Still, Senator Obama's rise has demonstrated the sheer power of hope for change in the United States.
Hong Kong people watched the finale of the two-year-long election campaign with mixed feelings. There is still room for doubt about the substance of an Obama presidency and whether his policies will help stabilise the US economy and thus return the global economy to healthy growth.
At the same time, Senator Obama's speech and that of his Republican rival John McCain, in which he conceded defeat and offered his support to the next administration, fully demonstrated the strengths of democratic elections. There is hope that the passion unleashed during the election campaign will be channelled into forging a stronger sense of common purpose among the electorate.
Yet Hongkongers watching the drama unfold could not help feeling that democracy seems to be so near, yet still so far for them, given that the earliest date we can elect our leader is 2017. And that was not the only thing making people feel glum.
The violent clashes between protesters and police in Taipei during the visit of Chen Yunlin , the most senior mainland official to set foot on Taiwanese soil since 1949, show that hopes of cross-strait peace being achieved any time soon are unrealistic.
With the row over alleged mis-selling of Lehman Brothers minibonds by local banks dragging on, there are fears the frustrations and anxiety of investors who lost billions may spill over into anger and despair.
In a sign of their desperation, some investors have urged the central government to intervene to secure the return of their money.
At the Legislative Council, government officials and lawmakers were locked in a tussle over how long the levy on foreign domestic helpers should be suspended. Two years, as the government insists, or five? Or should it be abolished?
Meanwhile, news of a wave of company layoffs and pay cuts dented confidence in the city's economic prospects.
Senator Obama may have fired up millions of US citizens with his mantra of 'yes, we can', but in Hong Kong a feeling of doom and gloom and a sense of futility have set in.
Admittedly, government leaders and opinion makers are obliged to tell people the truth, however grim it may be.

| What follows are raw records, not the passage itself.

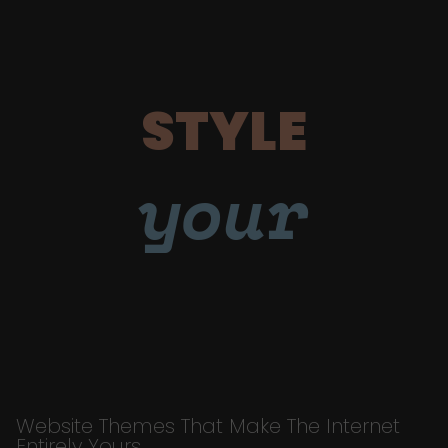
STYLE
your
Website Themes That Make The Internet
Entirely Yours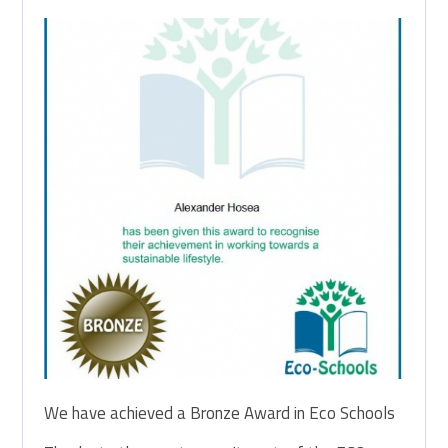
We have achieved a Bronze Award in Eco Schools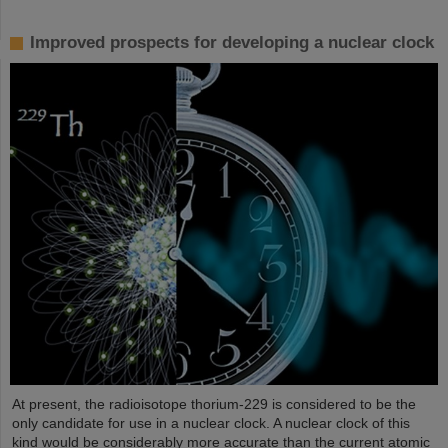
Improved prospects for developing a nuclear clock
At present, the radioisotope thorium-229 is considered to be the
only candidate for use in a nuclear clock. A nuclear clock of this
kind would be considerably more accurate than the current atomic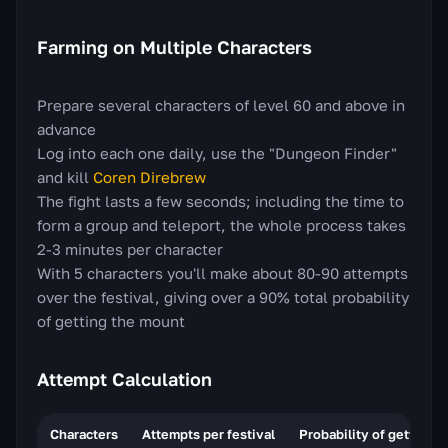
Farming on Multiple Characters
Prepare several characters of level 60 and above in
advance
Log into each one daily, use the "Dungeon Finder"
and kill
Coren Direbrew
The fight lasts a few seconds; including the time to
form a group and teleport, the whole process takes
2-3 minutes per character
With 5 characters you'll make about 80-90 attempts
over the festival, giving over a 90% total probability
of getting the mount
Attempt Calculation
Characters
Attempts per festival
Probability of getting 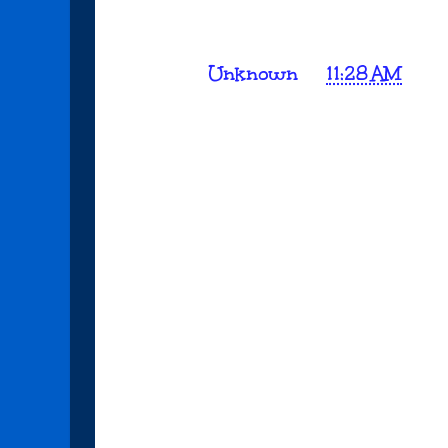
Posted by
Unknown
at
11:28 AM
No comments:
Post a Comment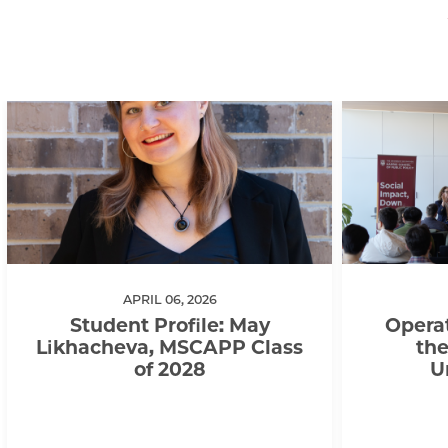
APRIL 06, 2026
Student Profile: May
Operat
Likhacheva, MSCAPP Class
the
of 2028
U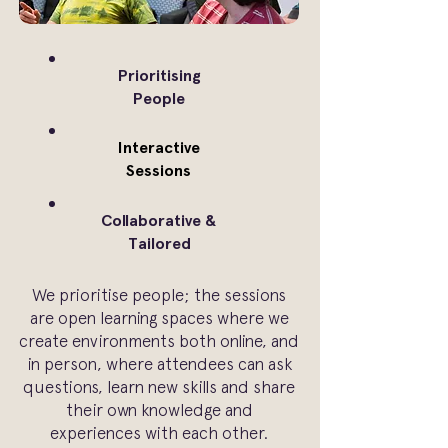
Prioritising
People
Interactive
Sessions
Collaborative &
Tailored
We prioritise people; the sessions
are open learning spaces where we
create environments both online, and
in person, where attendees can ask
questions, learn new skills and share
their own knowledge and
experiences with each other.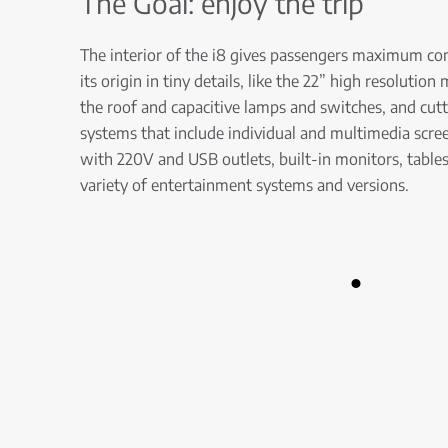
The Goal: enjoy the trip
The interior of the i8 gives passengers maximum co
its origin in tiny details, like the 22” high resolutio
the roof and capacitive lamps and switches, and cut
systems that include individual and multimedia scree
with 220V and USB outlets, built-in monitors, tables
variety of entertainment systems and versions.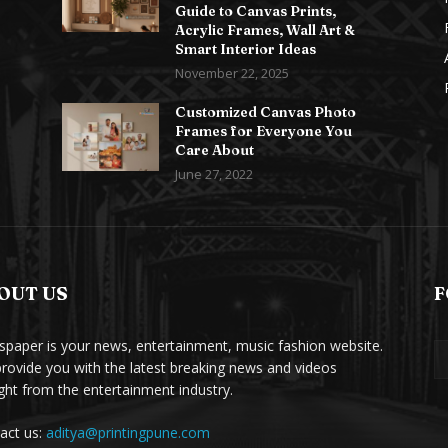
Guide to Canvas Prints,
Acrylic Frames, Wall Art &
Smart Interior Ideas
November 22, 2025
Customized Canvas Photo
Frames for Everyone You
Care About
June 27, 2022
OUT US
F
paper is your news, entertainment, music fashion website.
rovide you with the latest breaking news and videos
ight from the entertainment industry.
act us:
aditya@printingpune.com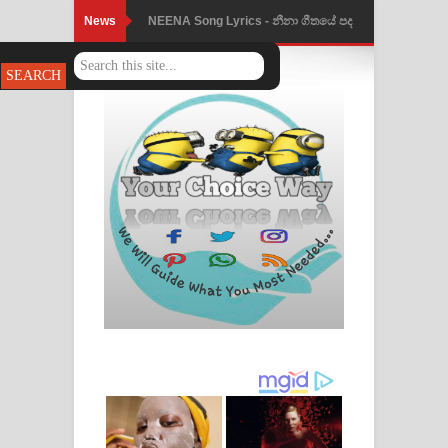
News
NEENA Song Lyrics - නීනා ගීතයේ පද
පෙළ
Ahimi Wimai Himi Song Lyrics - අහිමි
විමයි හිමි ගීතයේ පද පෙළ
Mathaka Parana Song Lyrics - මතක
පාරනා ගීතයේ පද පෙළ
Nimnadhen Song Lyrics - නිම්නාදෙන්
ගීතයේ පද පෙළ
Obamai Mage Adare Song Lyrics -
ඔබමයි මගේ ආදරේ ගීතයේ පද පෙළ
Pansal Gihin Song Lyrics - පන්සල් ගිහිං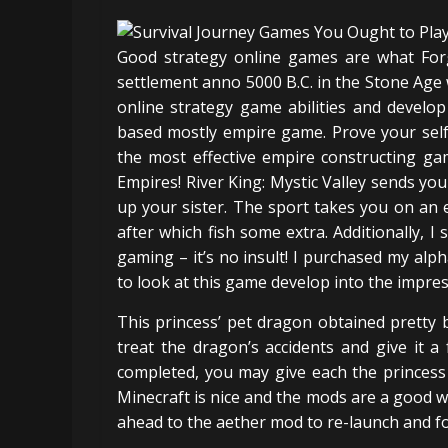
Good strategy online games are what Forg
settlement anno 5000 B.C. in the Stone Age wit
online strategy game abilities and develo
based mostly empire game. Prove your self 
the most effective empire constructing ga
Empires! River King: Mystic Valley sends yo
up your sister. The sport takes you on an e
after which fish some extra. Additionally, I
gaming – it’s no insult! I purchased my alp
to look at this game develop into the impress
This princess’ pet dragon obtained pretty 
treat the dragon’s accidents and give it a
completed, you may give each the princes
Minecraft is nice and the mods are a good 
ahead to the aether mod to re-launch and fo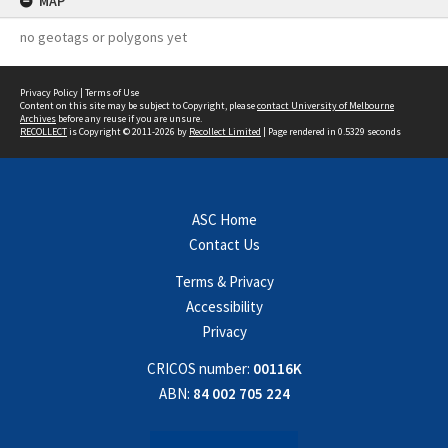
MAP
no geotags or polygons yet
Privacy Policy
|
Terms of Use
Content on this site may be subject to Copyright, please
contact University of Melbourne
Archives
before any reuse if you are unsure.
RECOLLECT
is Copyright © 2011-2026 by
Recollect Limited
| Page rendered in
0.5329
seconds
ASC Home
Contact Us
Terms & Privacy
Accessibility
Privacy
CRICOS number:
00116K
ABN:
84 002 705 224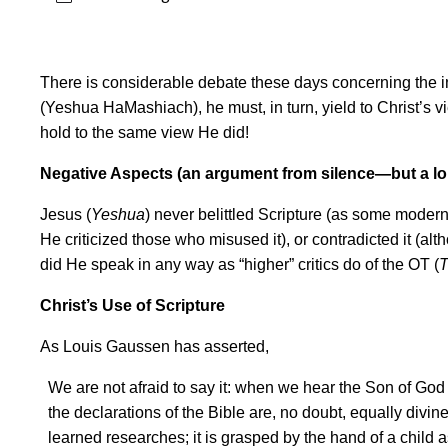
There is considerable debate these days concerning the iner
(Yeshua HaMashiach), he must, in turn, yield to Christ
’
s v
hold to the same view He did!
Negative Aspects (an argument from silence—but a lo
Jesus (
Yeshua
) never belittled Scripture (as some modern c
He criticized those who misused it), or contradicted it (alt
did He speak in any way as “higher” critics do of the OT (
T
Christ
’
s Use of Scripture
As Louis Gaussen has asserted,
We are not afraid to say it: when we hear the Son of God qu
the declarations of the Bible are, no doubt, equally divine
learned researches; it is grasped by the hand of a child as 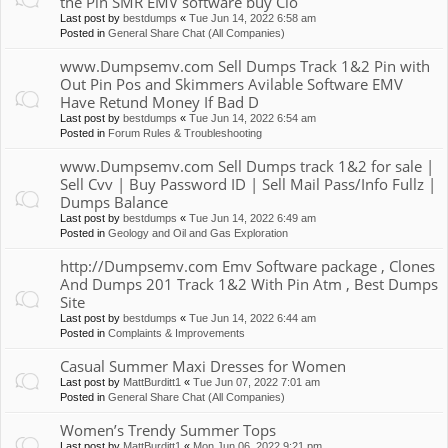
the Pin SMR EMV software buy Clo
Last post by
bestdumps
«
Tue Jun 14, 2022 6:58 am
Posted in
General Share Chat (All Companies)
www.Dumpsemv.com Sell Dumps Track 1&2 Pin with
Out Pin Pos and Skimmers Avilable Software EMV
Have Retund Money If Bad D
Last post by
bestdumps
«
Tue Jun 14, 2022 6:54 am
Posted in
Forum Rules & Troubleshooting
www.Dumpsemv.com Sell Dumps track 1&2 for sale |
Sell Cvv | Buy Password ID | Sell Mail Pass/Info Fullz |
Dumps Balance
Last post by
bestdumps
«
Tue Jun 14, 2022 6:49 am
Posted in
Geology and Oil and Gas Exploration
http://Dumpsemv.com Emv Software package , Clones
And Dumps 201 Track 1&2 With Pin Atm , Best Dumps
Site
Last post by
bestdumps
«
Tue Jun 14, 2022 6:44 am
Posted in
Complaints & Improvements
Casual Summer Maxi Dresses for Women
Last post by
MattBurditt1
«
Tue Jun 07, 2022 7:01 am
Posted in
General Share Chat (All Companies)
Women’s Trendy Summer Tops
Last post by
MattBurditt1
«
Mon Jun 06, 2022 9:21 pm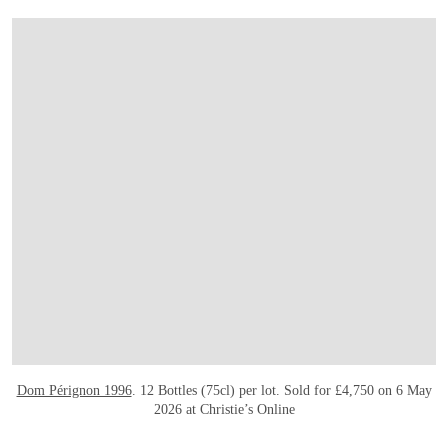
Dom Pérignon 1996
. 12 Bottles (75cl) per lot. Sold for £4,750 on 6 May
2026 at Christie’s Online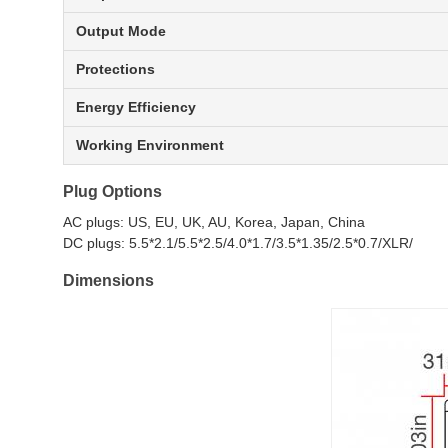
Output Mode
Protections
Energy Efficiency
Working Environment
Plug Options
AC plugs: US, EU, UK, AU, Korea, Japan, China
DC plugs: 5.5*2.1/5.5*2.5/4.0*1.7/3.5*1.35/2.5*0.7/XLR/
Dimensions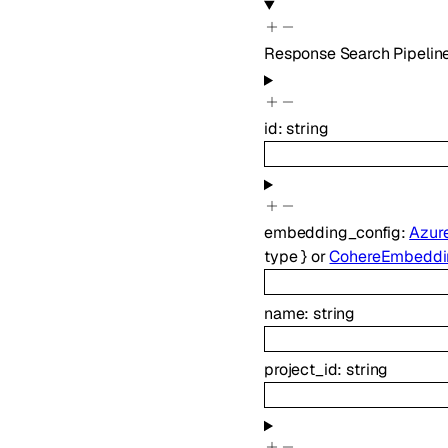
Response Search Pipeline
id
:
string
embedding_config
:
Azur
type
}
or
CohereEmbeddi
name
:
string
project_id
:
string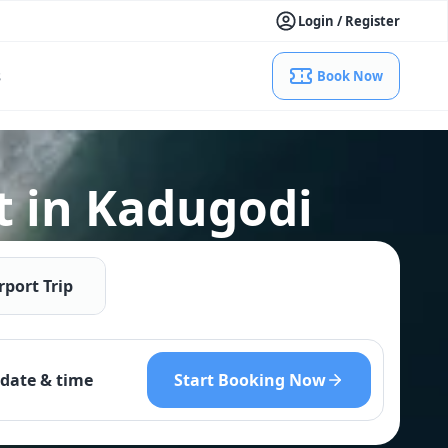
Login / Register
s
Book Now
t in Kadugodi
rport Trip
Start Booking Now
date & time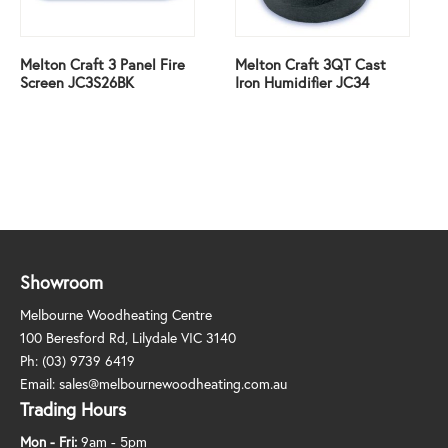
Melton Craft 3 Panel Fire
Melton Craft 3QT Cast
Screen JC3S26BK
Iron Humidifier JC34
Showroom
Melbourne Woodheating Centre
100 Beresford Rd, Lilydale VIC 3140
Ph:
(03) 9739 6419
Email:
sales@melbournewoodheating.com.au
Trading Hours
Mon - Fri:
9am - 5pm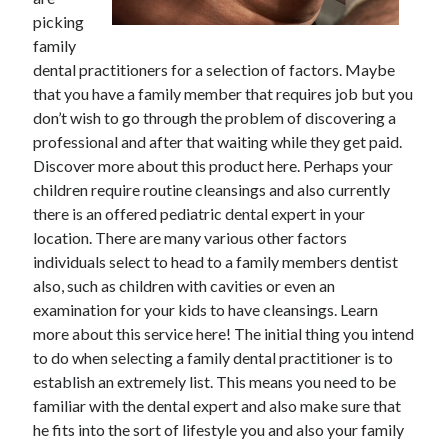
picking
February 2026
family
January 2026
dental practitioners for a selection of factors. Maybe
December 2025
that you have a family member that requires job but you
November 2025
don’t wish to go through the problem of discovering a
April 2025
professional and after that waiting while they get paid.
March 2025
Discover more about this product here. Perhaps your
February 2025
children require routine cleansings and also currently
January 2025
there is an offered pediatric dental expert in your
December 2024
location. There are many various other factors
November 2024
individuals select to head to a family members dentist
October 2024
also, such as children with cavities or even an
September 2024
examination for your kids to have cleansings. Learn
August 2024
more about this service here! The initial thing you intend
November 2022
to do when selecting a family dental practitioner is to
October 2022
establish an extremely list. This means you need to be
September 2022
familiar with the dental expert and also make sure that
August 2022
he fits into the sort of lifestyle you and also your family
July 2022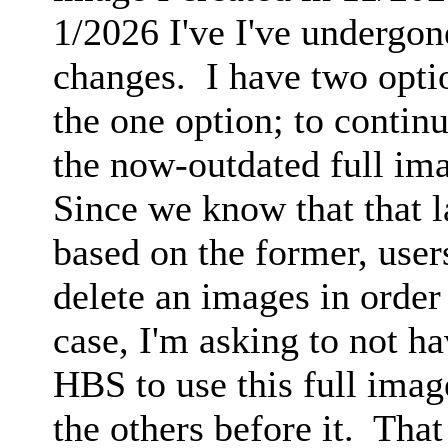
1/2026 I've I've undergo
changes. I have two opti
the one option; to contin
the now-outdated full im
Since we know that that la
based on the former, user
delete an images in order 
case, I'm asking to not hav
HBS to use this full ima
the others before it. That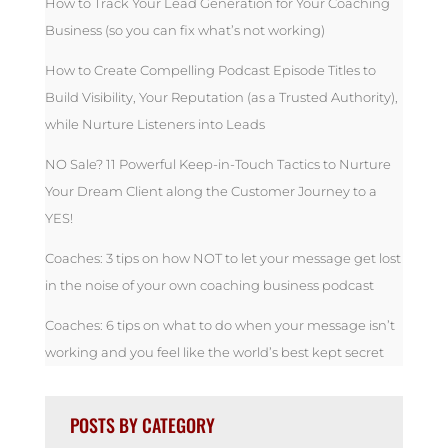
How to Track Your Lead Generation for Your Coaching
Business (so you can fix what’s not working)
How to Create Compelling Podcast Episode Titles to
Build Visibility, Your Reputation (as a Trusted Authority),
while Nurture Listeners into Leads
NO Sale? 11 Powerful Keep-in-Touch Tactics to Nurture
Your Dream Client along the Customer Journey to a
YES!
Coaches: 3 tips on how NOT to let your message get lost
in the noise of your own coaching business podcast
Coaches: 6 tips on what to do when your message isn’t
working and you feel like the world’s best kept secret
POSTS BY CATEGORY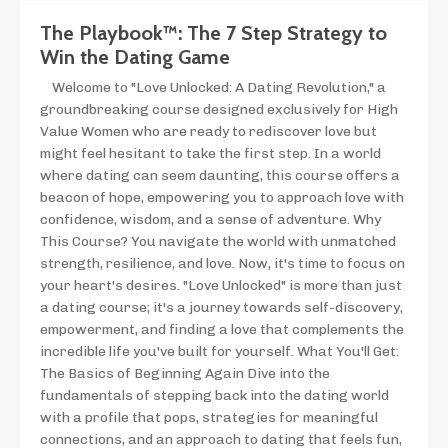
The Playbook™: The 7 Step Strategy to
Win the Dating Game
Welcome to "Love Unlocked: A Dating Revolution," a
groundbreaking course designed exclusively for High
Value Women who are ready to rediscover love but
might feel hesitant to take the first step. In a world
where dating can seem daunting, this course offers a
beacon of hope, empowering you to approach love with
confidence, wisdom, and a sense of adventure. Why
This Course? You navigate the world with unmatched
strength, resilience, and love. Now, it's time to focus on
your heart's desires. "Love Unlocked" is more than just
a dating course; it's a journey towards self-discovery,
empowerment, and finding a love that complements the
incredible life you've built for yourself. What You'll Get:
The Basics of Beginning Again Dive into the
fundamentals of stepping back into the dating world
with a profile that pops, strategies for meaningful
connections, and an approach to dating that feels fun,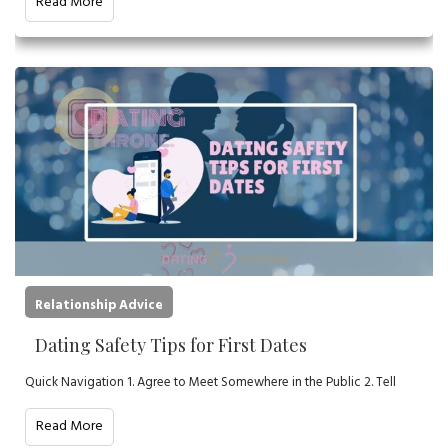
Read More
Relationship Advice
Dating Safety Tips for First Dates
Quick Navigation 1. Agree to Meet Somewhere in the Public 2. Tell
Read More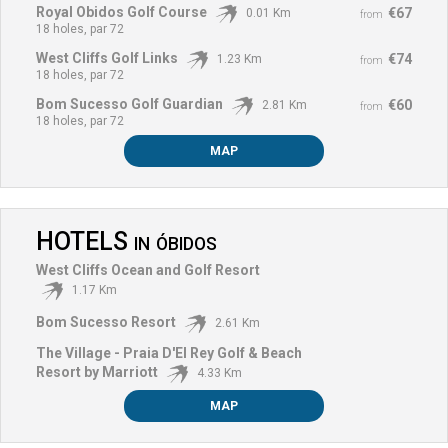
Royal Obidos Golf Course
€67
0.01 Km
from
18 holes, par 72
West Cliffs Golf Links
€74
1.23 Km
from
18 holes, par 72
Bom Sucesso Golf Guardian
€60
2.81 Km
from
18 holes, par 72
MAP
HOTELS
IN
ÓBIDOS
West Cliffs Ocean and Golf Resort
1.17 Km
Bom Sucesso Resort
2.61 Km
The Village - Praia D'El Rey Golf & Beach
Resort by Marriott
4.33 Km
MAP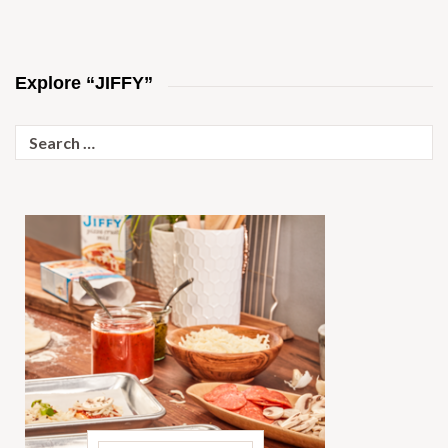
Explore “JIFFY”
Search
for: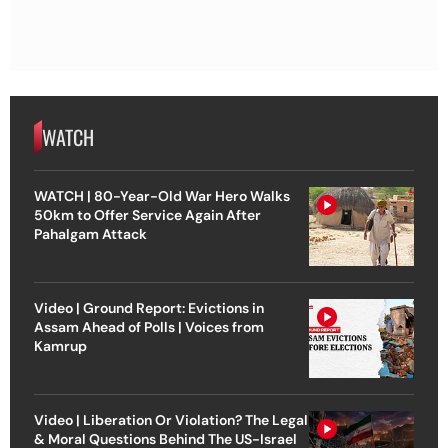
WATCH
WATCH | 80-Year-Old War Hero Walks
50km to Offer Service Again After
Pahalgam Attack
Video | Ground Report: Evictions in
Assam Ahead of Polls | Voices from
Kamrup
Video | Liberation Or Violation? The Legal
& Moral Questions Behind The US-Israel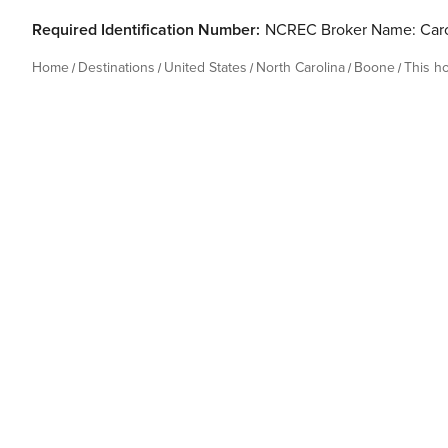
Required Identification Number:
NCREC Broker Name: Caro
Home
Destinations
United States
North Carolina
Boone
This h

But a balance must be struck to rekindle a feeling of hope and nurture the 'can do' and positive thinking that people will need if they are to weather the economic storm.
Realistically, there may be little that people can do to reverse the downward spiral of the economy or, on a personal level, recoup the losses they have incurred in the stock-market meltdown.
But as they enter a winter of despair, they can still hold out hope that spring will not be far away.